• [Problem requirements]
Write the lines below out exactly, dropping each picture.

• [Source information]

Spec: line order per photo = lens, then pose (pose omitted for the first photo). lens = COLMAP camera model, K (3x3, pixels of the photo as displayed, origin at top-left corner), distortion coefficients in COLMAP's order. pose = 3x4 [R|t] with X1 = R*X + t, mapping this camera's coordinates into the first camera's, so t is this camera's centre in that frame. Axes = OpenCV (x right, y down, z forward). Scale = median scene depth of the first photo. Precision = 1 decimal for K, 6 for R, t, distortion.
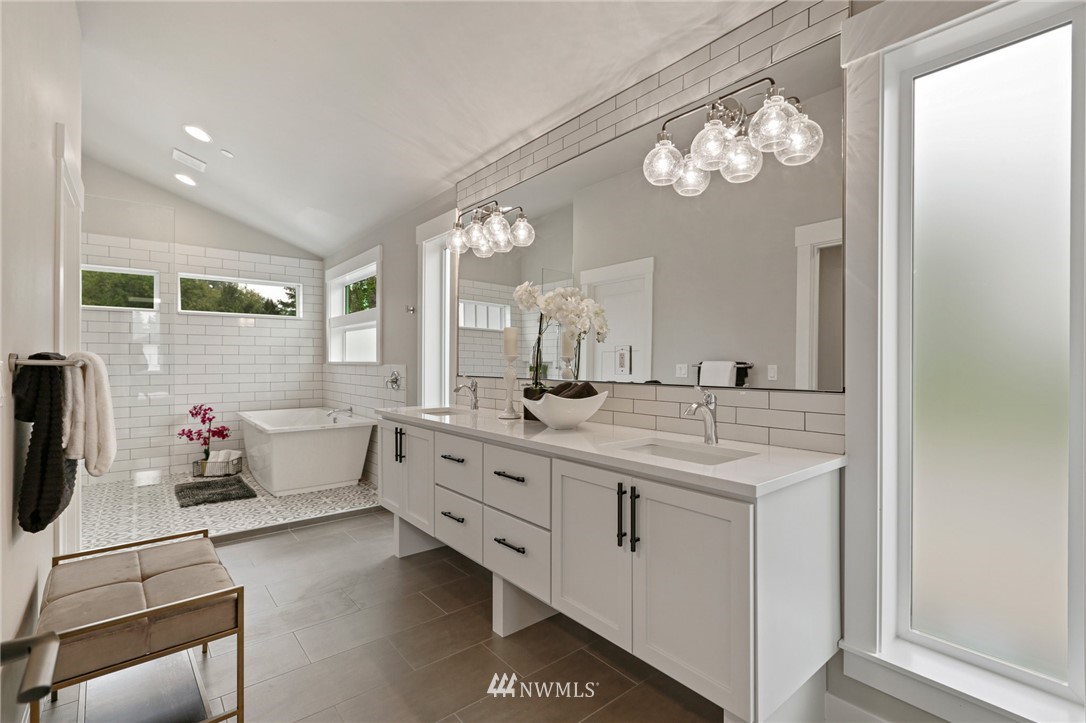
lens RADIAL K [[493.0, 0, 543.9], [0, 493.0, 361.2], [0, 0, 1]] dist [0.000448, -0.000237]
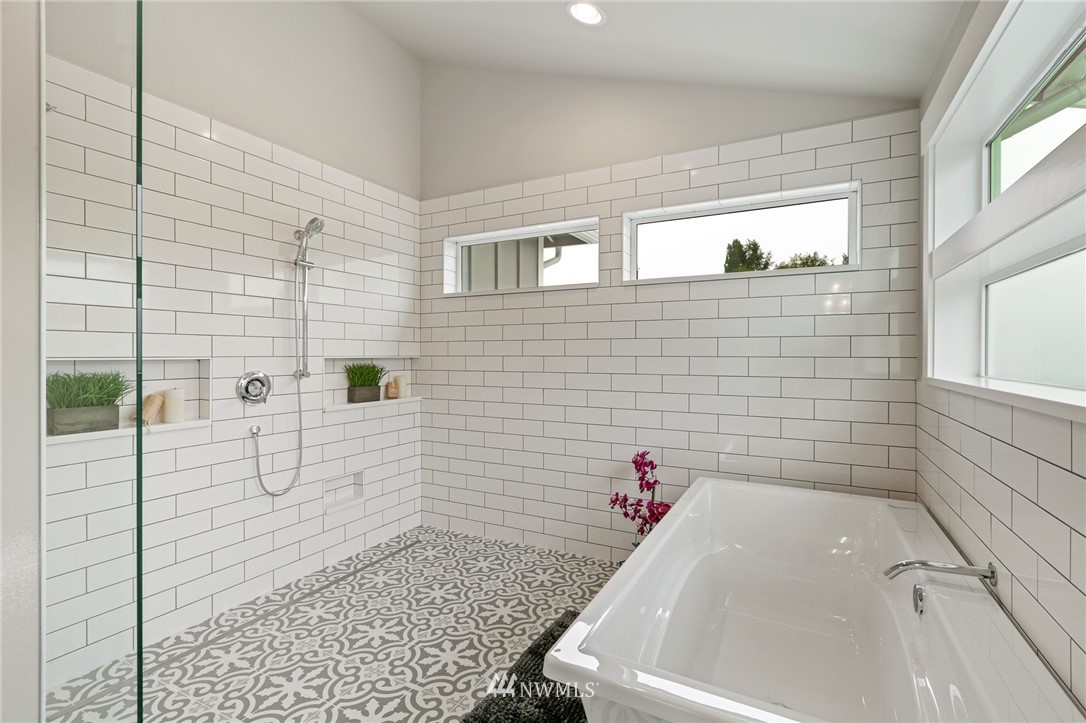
lens RADIAL K [[493.0, 0, 543.7], [0, 493.0, 355.7], [0, 0, 1]] dist [0.000448, -0.000237]
pose [[0.390095, 0.007697, -0.920742, -0.222081], [-0.000968, 0.999968, 0.007949, -0.016989], [0.920774, -0.002209, 0.390090, 0.615152]]
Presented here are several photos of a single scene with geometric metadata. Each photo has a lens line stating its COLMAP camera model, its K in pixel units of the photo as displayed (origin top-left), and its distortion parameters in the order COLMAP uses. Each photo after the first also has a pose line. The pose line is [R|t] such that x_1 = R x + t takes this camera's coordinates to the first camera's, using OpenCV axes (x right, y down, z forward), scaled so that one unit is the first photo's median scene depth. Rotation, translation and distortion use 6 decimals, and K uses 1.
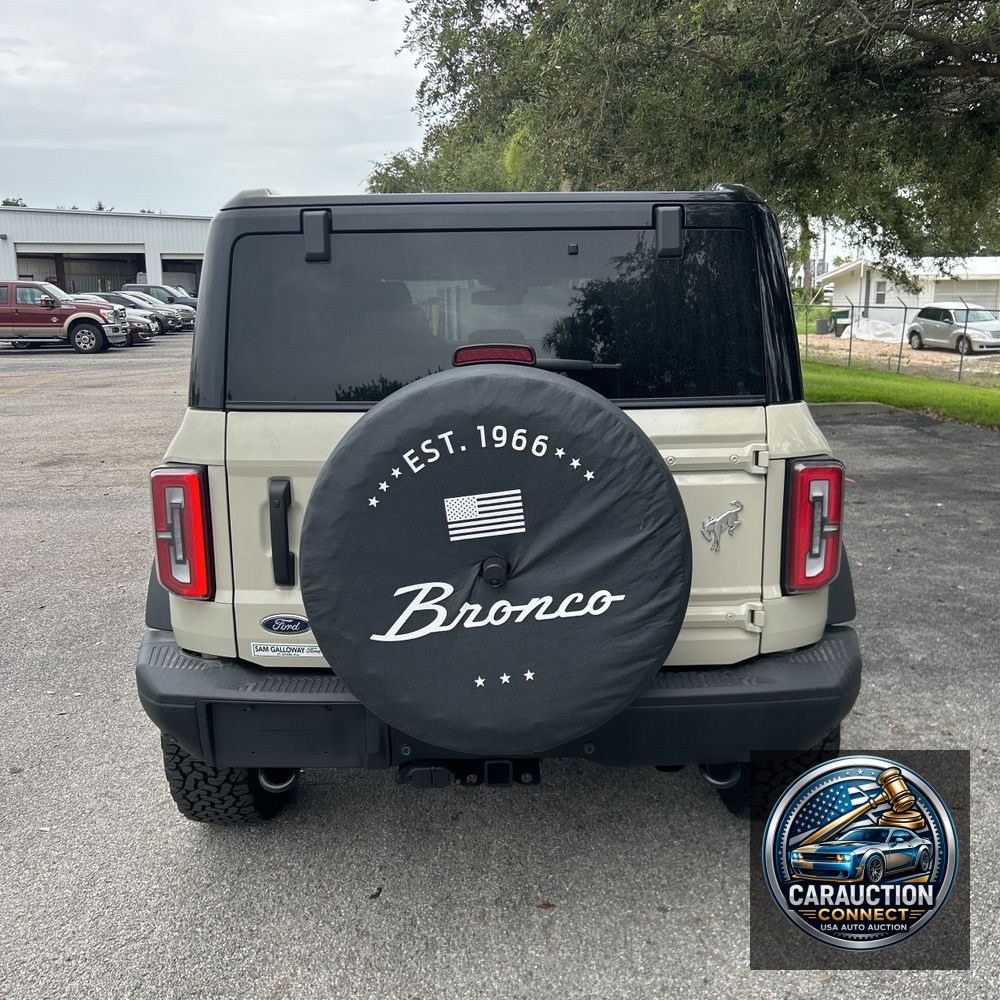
lens RADIAL K [[1008.3, 0, 500.3], [0, 1008.3, 504.6], [0, 0, 1]] dist [0.100624, -0.155382]
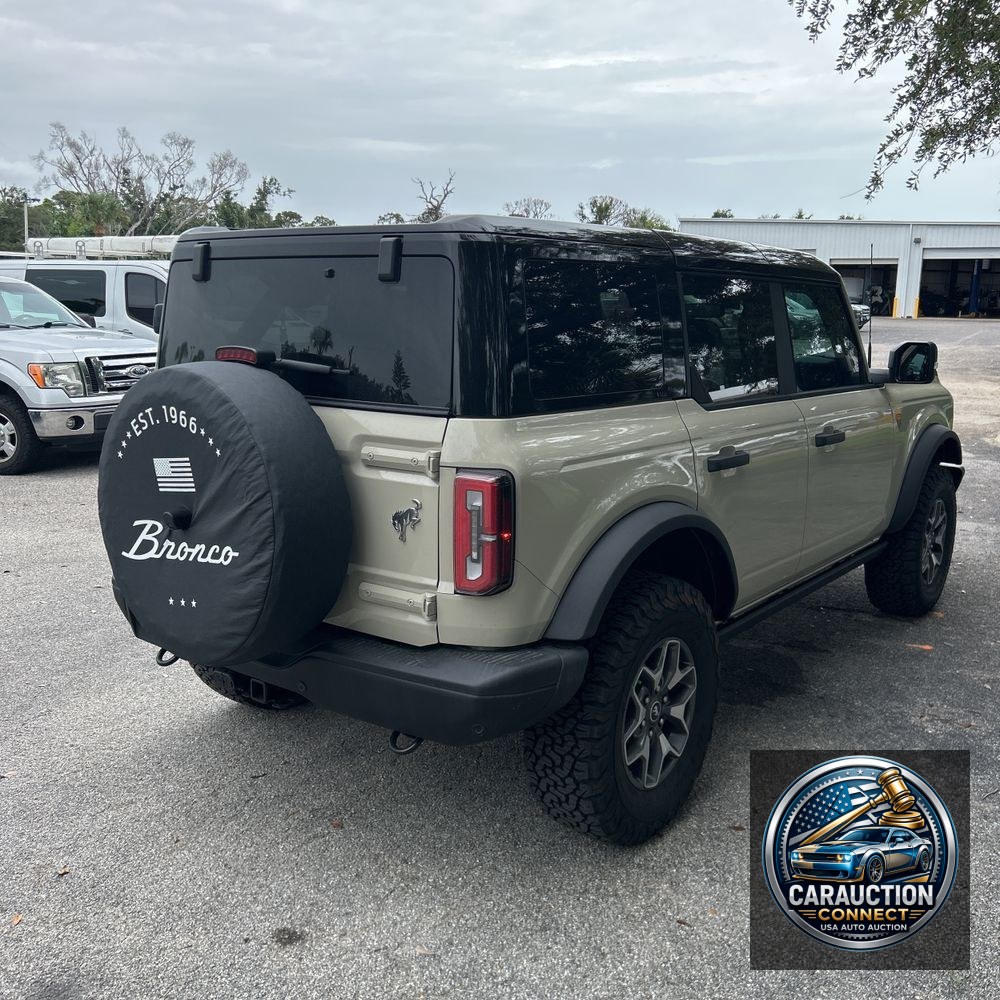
lens RADIAL K [[1009.7, 0, 524.0], [0, 1009.7, 495.8], [0, 0, 1]] dist [0.231594, -0.754027]
pose [[0.796399, 0.133951, -0.589750, 1.120526], [-0.142165, 0.989302, 0.032722, -0.069437], [0.587824, 0.057782, 0.806922, 0.188119]]
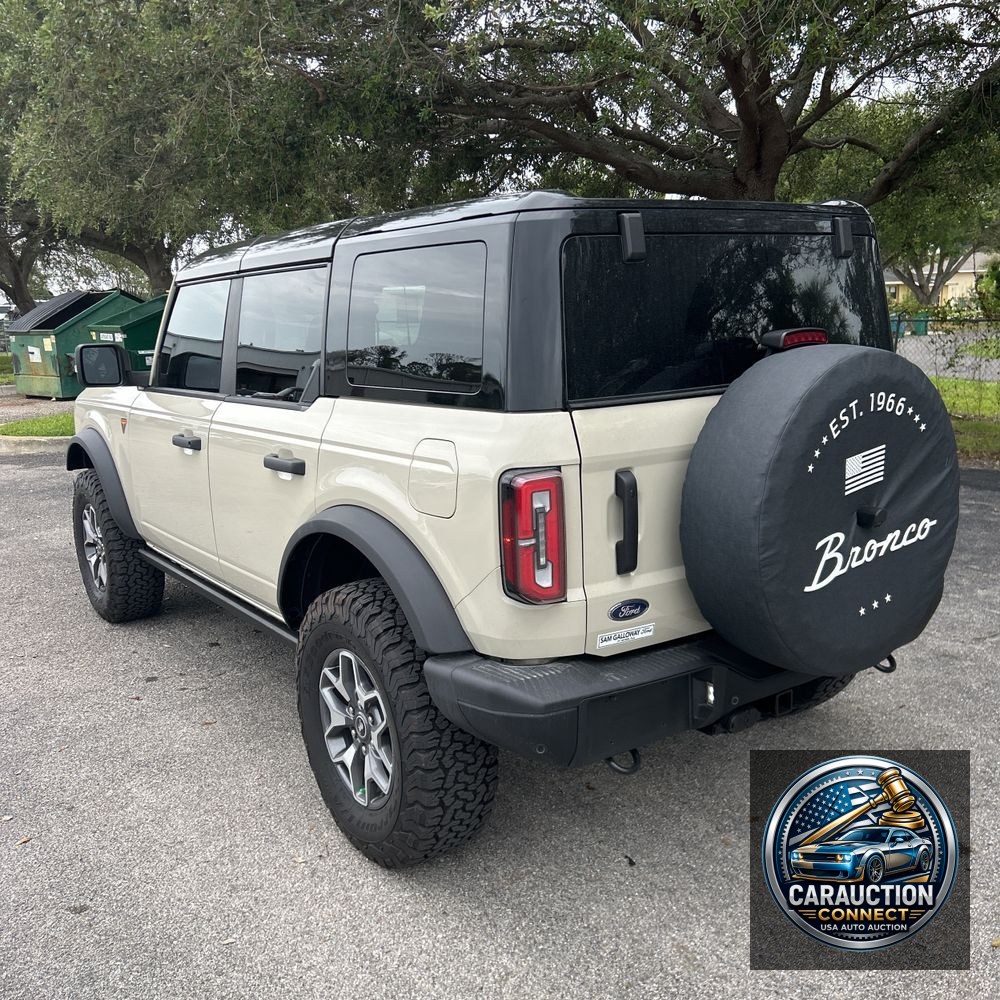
lens RADIAL K [[1008.3, 0, 500.3], [0, 1008.3, 504.6], [0, 0, 1]] dist [0.100624, -0.155382]
pose [[0.813624, -0.133196, 0.565928, -1.030813], [0.139938, 0.989652, 0.031736, -0.045925], [-0.564299, 0.053374, 0.823844, 0.252701]]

• [Answer]
Spec: line order per photo = lens, then pose (pose omitted for the first photo). lens = COLMAP camera model, K (3x3, pixels of the photo as displayed, origin at top-left corner), distortion coefficients in COLMAP's order. pose = 3x4 [R|t] with X1 = R*X + t, mapping this camera's coordinates into the first camera's, so t is this camera's centre in that frame. Axes = OpenCV (x right, y down, z forward). Scale = median scene depth of the first photo. Precision = 1 decimal for K, 6 for R, t, distortion.
lens RADIAL K [[493.0, 0, 543.9], [0, 493.0, 361.2], [0, 0, 1]] dist [0.000448, -0.000237]
lens RADIAL K [[493.0, 0, 543.7], [0, 493.0, 355.7], [0, 0, 1]] dist [0.000448, -0.000237]
pose [[0.390095, 0.007697, -0.920742, -0.222081], [-0.000968, 0.999968, 0.007949, -0.016989], [0.920774, -0.002209, 0.390090, 0.615152]]
Presented here are several photos of a single scene with geometric metadata. Each photo has a lens line stating its COLMAP camera model, its K in pixel units of the photo as displayed (origin top-left), and its distortion parameters in the order COLMAP uses. Each photo after the first also has a pose line. The pose line is [R|t] such that x_1 = R x + t takes this camera's coordinates to the first camera's, using OpenCV axes (x right, y down, z forward), scaled so that one unit is the first photo's median scene depth. Rotation, translation and distortion use 6 decimals, and K uses 1.
lens RADIAL K [[1008.3, 0, 500.3], [0, 1008.3, 504.6], [0, 0, 1]] dist [0.100624, -0.155382]
lens RADIAL K [[1009.7, 0, 524.0], [0, 1009.7, 495.8], [0, 0, 1]] dist [0.231594, -0.754027]
pose [[0.796399, 0.133951, -0.589750, 1.120526], [-0.142165, 0.989302, 0.032722, -0.069437], [0.587824, 0.057782, 0.806922, 0.188119]]
lens RADIAL K [[1008.3, 0, 500.3], [0, 1008.3, 504.6], [0, 0, 1]] dist [0.100624, -0.155382]
pose [[0.813624, -0.133196, 0.565928, -1.030813], [0.139938, 0.989652, 0.031736, -0.045925], [-0.564299, 0.053374, 0.823844, 0.252701]]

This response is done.